Conforme informações divulgadas, a nova Reforma Tributária na SEFAZ-SP destaca-se pela adoção do princípio de não cumulatividade plena. Este avanço visa eliminar as limitações do sistema anterior, promovendo maior neutralidade e simplicidade na operação fiscal das empresas.
A Emenda Constitucional 132/2023 instituiu o modelo de crédito financeiro amplo para o IBS e a CBS, garantindo que o imposto devido seja compatível com o valor efetivamente agregado em cada fase da cadeia produtiva. Essa mudança representa uma verdadeira ruptura com o sistema antigo, que gerava distorções e custos elevados, favorecendo uma economia mais competitiva e eficiente.
O que é a não cumulatividade plena e sua diferença em relação ao sistema anterior
Segundo a legislação, a não cumulatividade plena garante que o imposto não incida sobre o imposto já pago em etapas anteriores, por meio de mecanismos de crédito. No sistema antigo, essa condição era restrita, não abrangendo bens de consumo e energia elétrica, o que gerava o pagamento de imposto sobre imposto e elevava os custos finais dos produtos.
Assim, a nova regra permite que despesas com energia, bens de capital, serviços essenciais e até bens de uso e consumo do próprio estabelecimento gere crédito para as empresas, tornando o sistema mais neutro e racional.
Regra de crédito: o que gera direito ao crédito
Com a implementação da não cumulatividade plena, toda compra onerosa, cujo imposto destaque na nota fiscal, garante crédito integral e imediato.
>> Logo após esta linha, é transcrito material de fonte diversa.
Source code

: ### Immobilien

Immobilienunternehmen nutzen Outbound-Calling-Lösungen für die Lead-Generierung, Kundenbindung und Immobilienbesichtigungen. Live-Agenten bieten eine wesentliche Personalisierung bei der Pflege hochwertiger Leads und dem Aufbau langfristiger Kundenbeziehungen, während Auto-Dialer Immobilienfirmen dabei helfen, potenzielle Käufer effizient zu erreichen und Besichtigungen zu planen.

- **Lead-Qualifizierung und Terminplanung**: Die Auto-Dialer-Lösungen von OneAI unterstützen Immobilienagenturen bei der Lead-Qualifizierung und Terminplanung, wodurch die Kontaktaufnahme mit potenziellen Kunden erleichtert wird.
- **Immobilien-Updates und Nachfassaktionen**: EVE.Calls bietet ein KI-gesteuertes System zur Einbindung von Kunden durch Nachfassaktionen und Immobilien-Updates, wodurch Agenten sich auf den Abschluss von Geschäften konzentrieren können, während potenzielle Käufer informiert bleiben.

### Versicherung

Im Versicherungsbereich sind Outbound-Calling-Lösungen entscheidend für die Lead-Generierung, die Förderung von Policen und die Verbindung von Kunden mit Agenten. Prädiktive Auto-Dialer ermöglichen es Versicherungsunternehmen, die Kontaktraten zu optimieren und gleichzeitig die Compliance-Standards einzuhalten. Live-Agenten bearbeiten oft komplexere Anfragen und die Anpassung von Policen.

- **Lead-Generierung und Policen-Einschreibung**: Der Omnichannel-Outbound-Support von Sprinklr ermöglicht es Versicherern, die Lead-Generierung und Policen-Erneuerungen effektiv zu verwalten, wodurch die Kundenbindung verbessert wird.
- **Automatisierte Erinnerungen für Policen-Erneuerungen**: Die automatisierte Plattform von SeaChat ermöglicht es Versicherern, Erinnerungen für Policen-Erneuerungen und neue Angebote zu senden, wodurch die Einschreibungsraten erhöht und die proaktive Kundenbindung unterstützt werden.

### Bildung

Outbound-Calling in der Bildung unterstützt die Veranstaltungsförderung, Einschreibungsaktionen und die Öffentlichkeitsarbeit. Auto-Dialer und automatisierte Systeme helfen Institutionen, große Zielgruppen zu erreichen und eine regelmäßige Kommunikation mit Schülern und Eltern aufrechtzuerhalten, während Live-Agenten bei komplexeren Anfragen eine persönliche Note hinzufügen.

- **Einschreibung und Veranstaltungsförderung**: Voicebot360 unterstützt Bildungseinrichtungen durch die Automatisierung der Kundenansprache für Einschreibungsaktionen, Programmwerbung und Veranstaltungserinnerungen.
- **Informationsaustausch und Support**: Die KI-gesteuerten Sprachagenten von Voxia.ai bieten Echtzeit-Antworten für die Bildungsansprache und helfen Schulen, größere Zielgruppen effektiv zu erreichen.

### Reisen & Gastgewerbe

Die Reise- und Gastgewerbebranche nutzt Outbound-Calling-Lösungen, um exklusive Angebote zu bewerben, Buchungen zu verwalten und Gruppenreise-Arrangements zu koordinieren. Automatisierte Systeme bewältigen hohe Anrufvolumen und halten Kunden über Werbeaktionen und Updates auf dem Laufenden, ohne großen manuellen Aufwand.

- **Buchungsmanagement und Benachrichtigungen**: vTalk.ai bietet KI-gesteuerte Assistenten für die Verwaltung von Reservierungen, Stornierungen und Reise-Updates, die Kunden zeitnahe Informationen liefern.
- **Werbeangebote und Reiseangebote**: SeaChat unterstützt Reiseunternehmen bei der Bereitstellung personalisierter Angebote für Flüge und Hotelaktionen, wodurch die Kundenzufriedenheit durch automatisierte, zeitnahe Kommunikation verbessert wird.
Isso inclui matérias-primas, bens de capital, energia elétrica, combustíveis, serviços de transporte e comunicação, além de bens de uso e consumo em algumas circunstâncias, simplificando a gestão fiscal.
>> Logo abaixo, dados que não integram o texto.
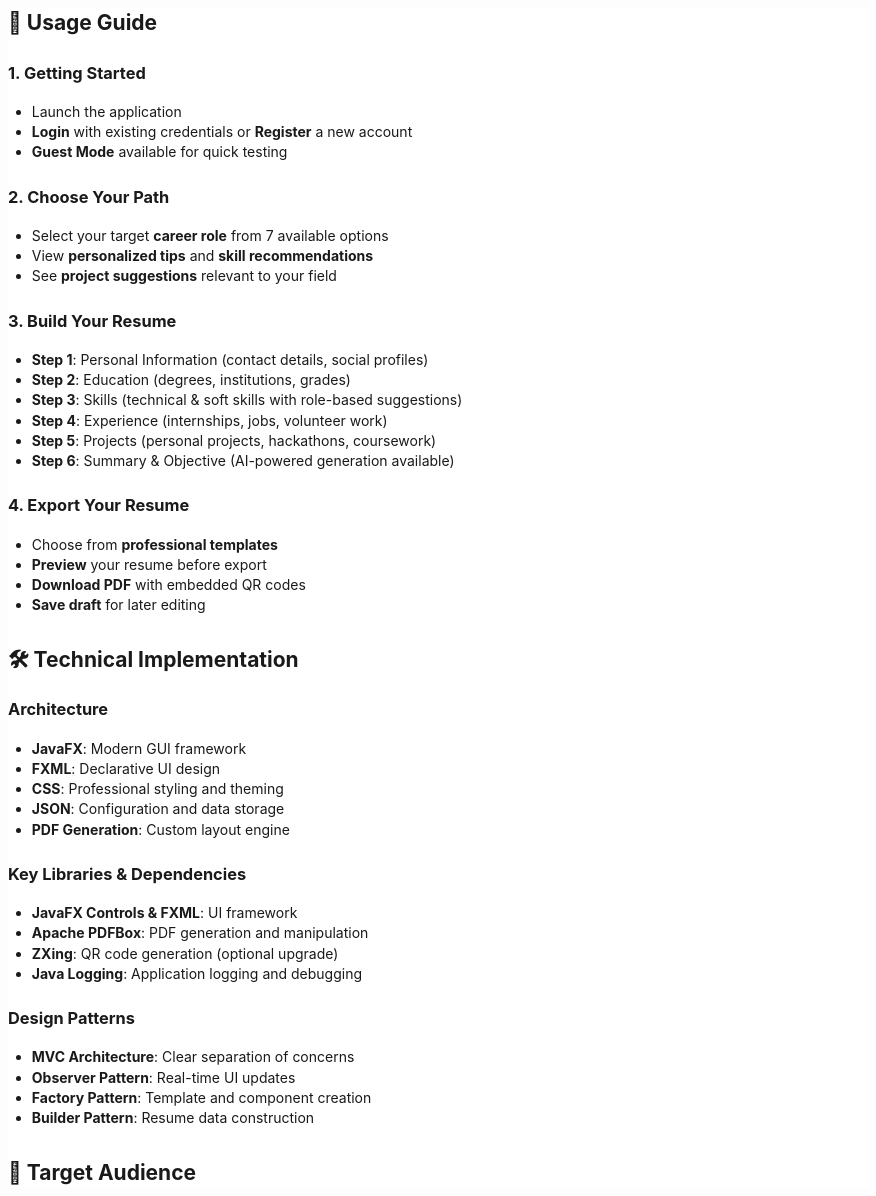 ## 📝 Usage Guide

### 1. **Getting Started**
- Launch the application
- **Login** with existing credentials or **Register** a new account
- **Guest Mode** available for quick testing

### 2. **Choose Your Path**
- Select your target **career role** from 7 available options
- View **personalized tips** and **skill recommendations**
- See **project suggestions** relevant to your field

### 3. **Build Your Resume**
- **Step 1**: Personal Information (contact details, social profiles)
- **Step 2**: Education (degrees, institutions, grades)
- **Step 3**: Skills (technical & soft skills with role-based suggestions)
- **Step 4**: Experience (internships, jobs, volunteer work)
- **Step 5**: Projects (personal projects, hackathons, coursework)
- **Step 6**: Summary & Objective (AI-powered generation available)

### 4. **Export Your Resume**
- Choose from **professional templates**
- **Preview** your resume before export
- **Download PDF** with embedded QR codes
- **Save draft** for later editing

## 🛠️ Technical Implementation

### **Architecture**
- **JavaFX**: Modern GUI framework
- **FXML**: Declarative UI design
- **CSS**: Professional styling and theming
- **JSON**: Configuration and data storage
- **PDF Generation**: Custom layout engine

### **Key Libraries & Dependencies**
- **JavaFX Controls & FXML**: UI framework
- **Apache PDFBox**: PDF generation and manipulation
- **ZXing**: QR code generation (optional upgrade)
- **Java Logging**: Application logging and debugging

### **Design Patterns**
- **MVC Architecture**: Clear separation of concerns
- **Observer Pattern**: Real-time UI updates
- **Factory Pattern**: Template and component creation
- **Builder Pattern**: Resume data construction

## 🎯 Target Audience

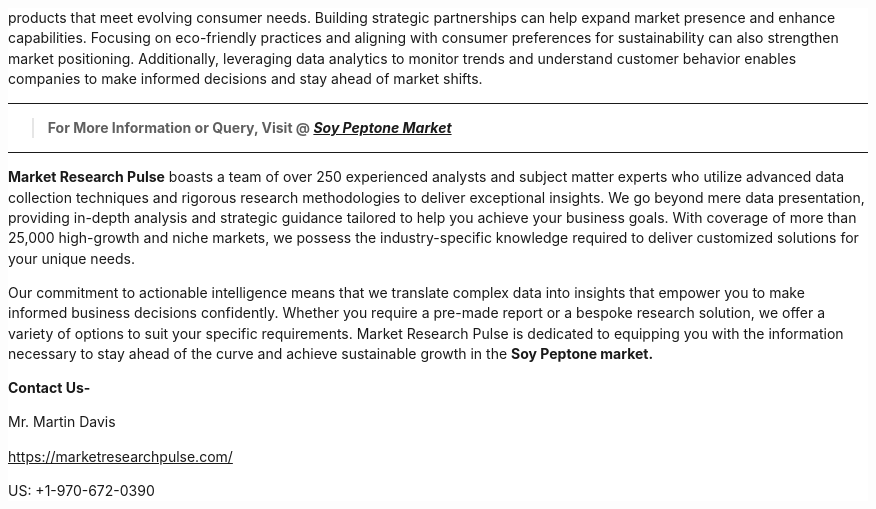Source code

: products that meet evolving consumer needs. Building strategic partnerships can help expand market presence and enhance capabilities. Focusing on eco-friendly practices and aligning with consumer preferences for sustainability can also strengthen market positioning. Additionally, leveraging data analytics to monitor trends and understand customer behavior enables companies to make informed decisions and stay ahead of market shifts.</p><hr /><blockquote><p><strong>For More Information or Query, Visit @&nbsp;<em><a href="https://marketresearchpulse.com/report/10734/soy-peptone-market?utm_source=Linkedin&utm_medium=0110">Soy Peptone Market</a></em></strong></p></blockquote><hr /><p><strong>Market Research Pulse</strong> boasts a team of over 250 experienced analysts and subject matter experts who utilize advanced data collection techniques and rigorous research methodologies to deliver exceptional insights. We go beyond mere data presentation, providing in-depth analysis and strategic guidance tailored to help you achieve your business goals. With coverage of more than 25,000 high-growth and niche markets, we possess the industry-specific knowledge required to deliver customized solutions for your unique needs.</p><p>Our commitment to actionable intelligence means that we translate complex data into insights that empower you to make informed business decisions confidently. Whether you require a pre-made report or a bespoke research solution, we offer a variety of options to suit your specific requirements. Market Research Pulse is dedicated to equipping you with the information necessary to stay ahead of the curve and achieve sustainable growth in the <strong>Soy Peptone market.</strong></p><p><strong>Contact Us-</strong></p><p>Mr. Martin Davis</p><p>https://marketresearchpulse.com/</p><p>US: +1-970-672-0390</p>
Por exemplo, uma indústria que adquiri uma nova máquina poderá aproveitar o crédito integral do IBS e da CBS pagos na compra, eliminando o parcelamento e os custos financeiros do sistema atual de ICMS.
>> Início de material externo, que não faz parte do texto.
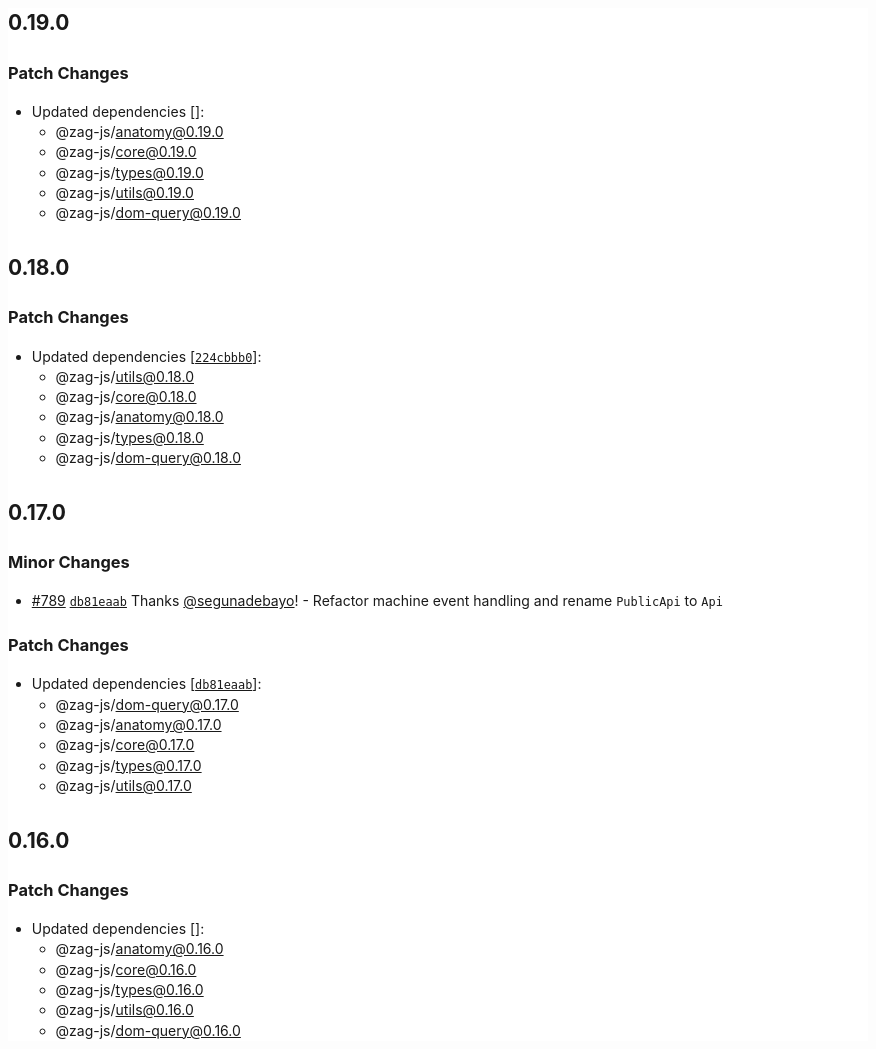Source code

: ## 0.19.0

### Patch Changes

- Updated dependencies []:
  - @zag-js/anatomy@0.19.0
  - @zag-js/core@0.19.0
  - @zag-js/types@0.19.0
  - @zag-js/utils@0.19.0
  - @zag-js/dom-query@0.19.0

## 0.18.0

### Patch Changes

- Updated dependencies [[`224cbbb0`](https://github.com/chakra-ui/zag/commit/224cbbb02eef713d81acbee627dd9a0ed745c7fa)]:
  - @zag-js/utils@0.18.0
  - @zag-js/core@0.18.0
  - @zag-js/anatomy@0.18.0
  - @zag-js/types@0.18.0
  - @zag-js/dom-query@0.18.0

## 0.17.0

### Minor Changes

- [#789](https://github.com/chakra-ui/zag/pull/789)
  [`db81eaab`](https://github.com/chakra-ui/zag/commit/db81eaab8c8b06d74cf81d46fa145f4b480b7e82) Thanks
  [@segunadebayo](https://github.com/segunadebayo)! - Refactor machine event handling and rename `PublicApi` to `Api`

### Patch Changes

- Updated dependencies [[`db81eaab`](https://github.com/chakra-ui/zag/commit/db81eaab8c8b06d74cf81d46fa145f4b480b7e82)]:
  - @zag-js/dom-query@0.17.0
  - @zag-js/anatomy@0.17.0
  - @zag-js/core@0.17.0
  - @zag-js/types@0.17.0
  - @zag-js/utils@0.17.0

## 0.16.0

### Patch Changes

- Updated dependencies []:
  - @zag-js/anatomy@0.16.0
  - @zag-js/core@0.16.0
  - @zag-js/types@0.16.0
  - @zag-js/utils@0.16.0
  - @zag-js/dom-query@0.16.0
Crédito financeiro e o fim das restrições
A mudança central está na adoção do crédito financeiro, que não depende da destinação física do bem, mas do valor do imposto destacado na nota fiscal. Essa alteração elimina discussões sobre o que é insumo e acelera a recuperação de créditos, beneficiando o fluxo de caixa das empresas.
Além disso, o sistema deixa de exigir que o bem seja incorporado fisicamente ao produto final para gerar crédito, tornando o processo mais ágil e eficiente.
Implicações para a fiscalização na futura atuação da SEFAZ-SP
Para o auditor fiscal, a transição para a não cumulatividade plena traz novos desafios. O foco da fiscalização passará a ser a verificação da realidade econômica das operações, a confirmação do pagamento do imposto na etapa anterior e a detecção de possíveis fraudes.
O uso de tecnologias como Big Data e inteligência artificial será fundamental para cruzar dados e identificar irregularidades. Assim, o profissional do futuro precisará ser mais um especialista em análise de dados do que apenas conhecedor de legislações.
Em resumo, a adoção da não cumulatividade plena na Reforma Tributária da SEFAZ-SP representa um avanço importante, promovendo uma economia mais neutra, simplificada e competitiva. É uma mudança que reforça o compromisso de modernizar o sistema tributário brasileiro, beneficiando as empresas, os consumidores e o país como um todo.